Simulating the dice game “Toss Up!” in R

Toss Up! is a very simple dice game that I’ve always wanted to simulate but never got around to doing so (until now!). This post outlines how to simulate a Toss Up! game in R, as well as how to evaluate the effectiveness of different game strategies. All the code for this blog post is available here.

Rules

The official rules for Toss Up! are available here. Here is an abbreviated version:

  • As shown in the picture above, the game uses 10 six-sided dice. Each die has 3 green sides, 2 yellow sides and one red side.
  • For each turn, a player rolls all 10 dice. If any greens are rolled, set them aside.
    • At this point, the player can choose to end the turn and “bank” the points (one point for one green), or keep rolling the remaining dice.
    • After every roll, greens are set aside. If you roll enough times to make all 10 dice green, you have 10 points and you can either bank or roll all 10 dice again.
    • A player can keep going until he/she decides to stop rolling and bank all the points earned on this turn.
    • Catch: If, on a roll, none of the dice are green and at least one is red, the turn ends and no points can be banked.
  • First player to reach 100 points wins.

Simulating Toss Up!

There are several different ways to implement Toss Up!: I describe my (two-player) version below. To allow for greater flexibility for the resulting code, I implement the game with three global constants that the programmer can change:

  1. NUM_DICE: The number of dice used in the game (default is 10).
  2. FACE_PROBS: A numeric vector of length 3 denoting the probability that a die comes up red, yellow or green respectively (default is c(1/6, 2/6, 3/6)).
  3. POINTS_TO_WIN: The number of points a player needs to obtain to win the game (default is 100).

Step 1: How can we describe the state of a game?

The state of the game can be encapsulated with 4 pieces of information:

  1. current_player: who’s turn it is to make a decision.
  2. scores: a vector of length 2 containing the scores for players 1 and 2 respectively.
  3. turn_points: Number of points scored on the current turn so far (these points have not been banked yet).
  4. dice_rolls: A vector of variable length denoting the outcome of the dice rolls (0: red, 1: yellow, 2: green).

In my implementation, the state is stored as a list with the 4 elements above.

Step 2: Updating the state

From a given state, there are 3 possibilities for what comes next:

  1. The dice rolls don’t have any greens and at least one red. In this case, the current players turn is over. We need to change current_player, reset turn_points to 0, and re-roll the dice (NUM_DICE of them).
  2. The dice rolls either (i) have at least one green, or (ii) have no reds. In this case, the current player has a choice of what to do.
    1. If the player chooses to bank, then we need to update scores, reset turn_points to 0, change current_player and re-roll the dice (NUM_DICE of them).
    2. If the player chooses to roll, then we need to update turn_points and re-roll just the dice that were not green.

The function updateState below does all of the above. I have also added a verbose option which, if set to TRUE, prints information on the game state to the console. (The function DiceToString is a small helper function for printing out the dice rolls.)

====================

Task A → Select each line in the rows that contains the string "shoulder".
The rows are unrelated to the article on simulating Toss Up! in R.

Study material →
====================

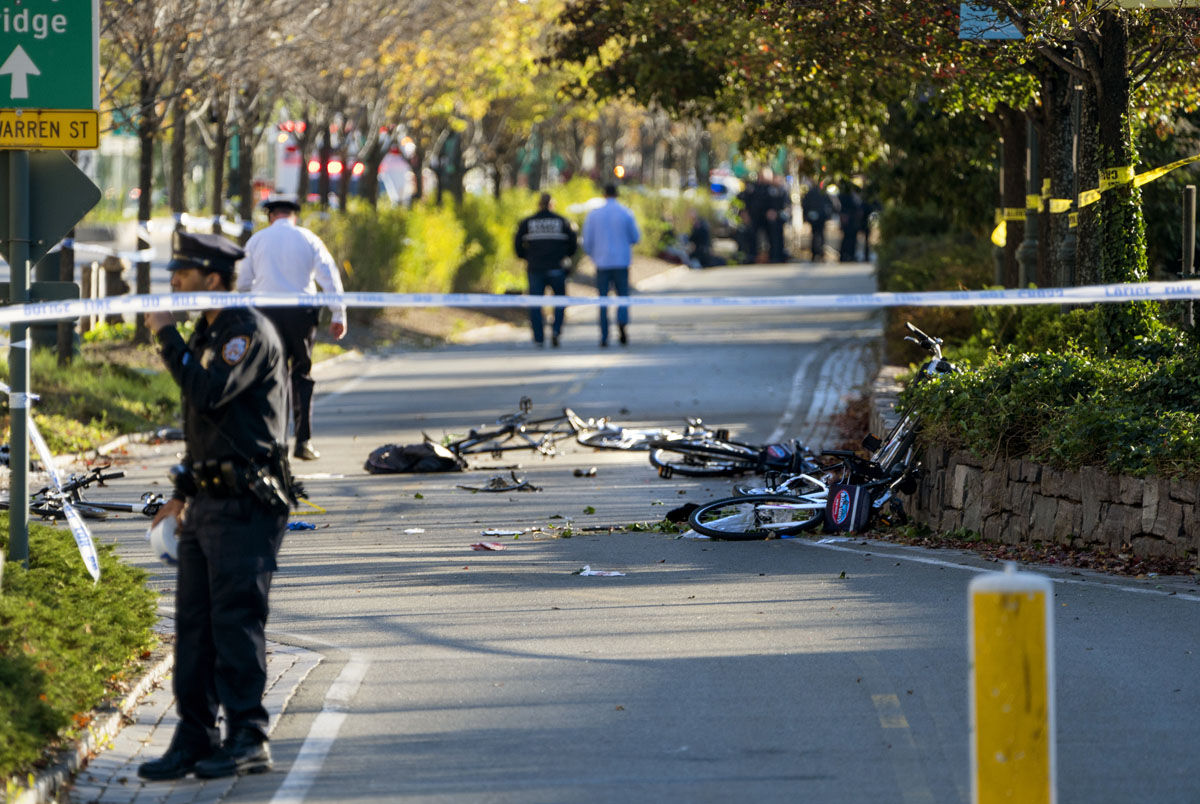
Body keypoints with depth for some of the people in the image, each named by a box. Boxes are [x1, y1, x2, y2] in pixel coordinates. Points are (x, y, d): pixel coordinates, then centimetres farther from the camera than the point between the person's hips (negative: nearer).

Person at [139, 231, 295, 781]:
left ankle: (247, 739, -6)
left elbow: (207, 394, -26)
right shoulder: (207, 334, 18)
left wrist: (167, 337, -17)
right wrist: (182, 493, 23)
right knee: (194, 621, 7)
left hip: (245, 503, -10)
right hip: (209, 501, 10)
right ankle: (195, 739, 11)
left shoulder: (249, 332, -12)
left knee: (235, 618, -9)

====================

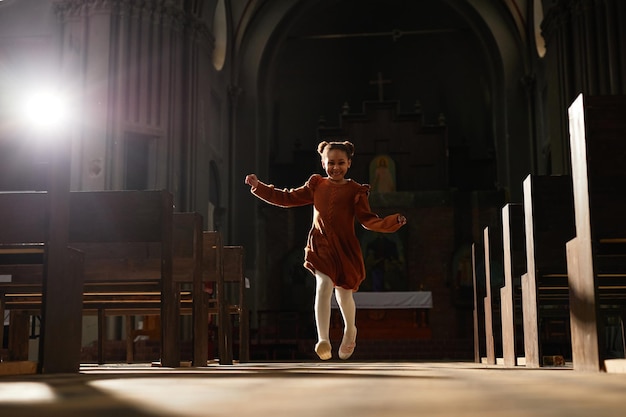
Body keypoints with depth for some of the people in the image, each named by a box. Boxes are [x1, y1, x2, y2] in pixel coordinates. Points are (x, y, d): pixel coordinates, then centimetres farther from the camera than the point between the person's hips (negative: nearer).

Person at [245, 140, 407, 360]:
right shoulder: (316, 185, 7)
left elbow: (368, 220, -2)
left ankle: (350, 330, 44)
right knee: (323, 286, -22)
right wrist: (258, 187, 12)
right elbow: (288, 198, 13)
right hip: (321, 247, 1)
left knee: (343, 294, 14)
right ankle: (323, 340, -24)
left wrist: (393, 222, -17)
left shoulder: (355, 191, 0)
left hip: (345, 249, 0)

====================

Task B → Pick up the article on simulating Toss Up! in R and carry it on past its final sentence.

Answer box A →
right shoulder: (207, 334, 18)
left shoulder: (249, 332, -12)
right shoulder: (316, 185, 7)
left shoulder: (355, 191, 0)

Answer box B →
DiceToString <- function(dice_rolls) {
  return(paste(sum(dice_rolls == 2), "Green,",
               sum(dice_rolls == 1), "Yellow,",
               sum(dice_rolls == 0), "Red"))
}

# Executes the current player's action and updates the state. Is also used if
# no greens and at least one red is rolled.
UpdateState <- function(state, action, verbose = FALSE) {
  if (verbose) {
    cat("Current roll:", DiceToString(state$dice_rolls))
    if (action != "rolled at least 1 red and no green")
      cat(" (bank", state$turn_points + sum(state$dice_rolls == 2), "pts?)",
          fill = TRUE)
    else
      cat("", fill = TRUE)
    cat(paste0("Player ", state$current_player, " ", action, "s"),
        fill = TRUE)
  }
    
  if (action == "bank") {
    # action = "bank": bank the points current player earned this turn, then
    # re-roll the dice.
    state$scores[state$current_player] <- state$scores[state$current_player] +
      state$turn_points + sum(state$dice_rolls == 2)
    state$turn_points <- 0
    state$dice_rolls <- sample(0:2, size = NUM_DICE, replace = TRUE, 
                               prob = FACE_PROBS)
    state$current_player <- 3 - state$current_player
  } else if (action == "roll") {
    # action = "roll": add the green dice to points earned this turn, then 
    # re-roll the remaining dice.
    state$turn_points <- state$turn_points + sum(state$dice_rolls == 2)
    ndice <- sum(state$dice_rolls != 2)
    if (ndice == 0) ndice <- NUM_DICE
    state$dice_rolls <- sample(0:2, size = ndice, replace = TRUE, 
                               prob = FACE_PROBS)
  } else if (action == "rolled at least 1 red and no green") {
    # action = "rolled at least 1 red and no green": 
    # no points banked, turn ends, re-roll dice.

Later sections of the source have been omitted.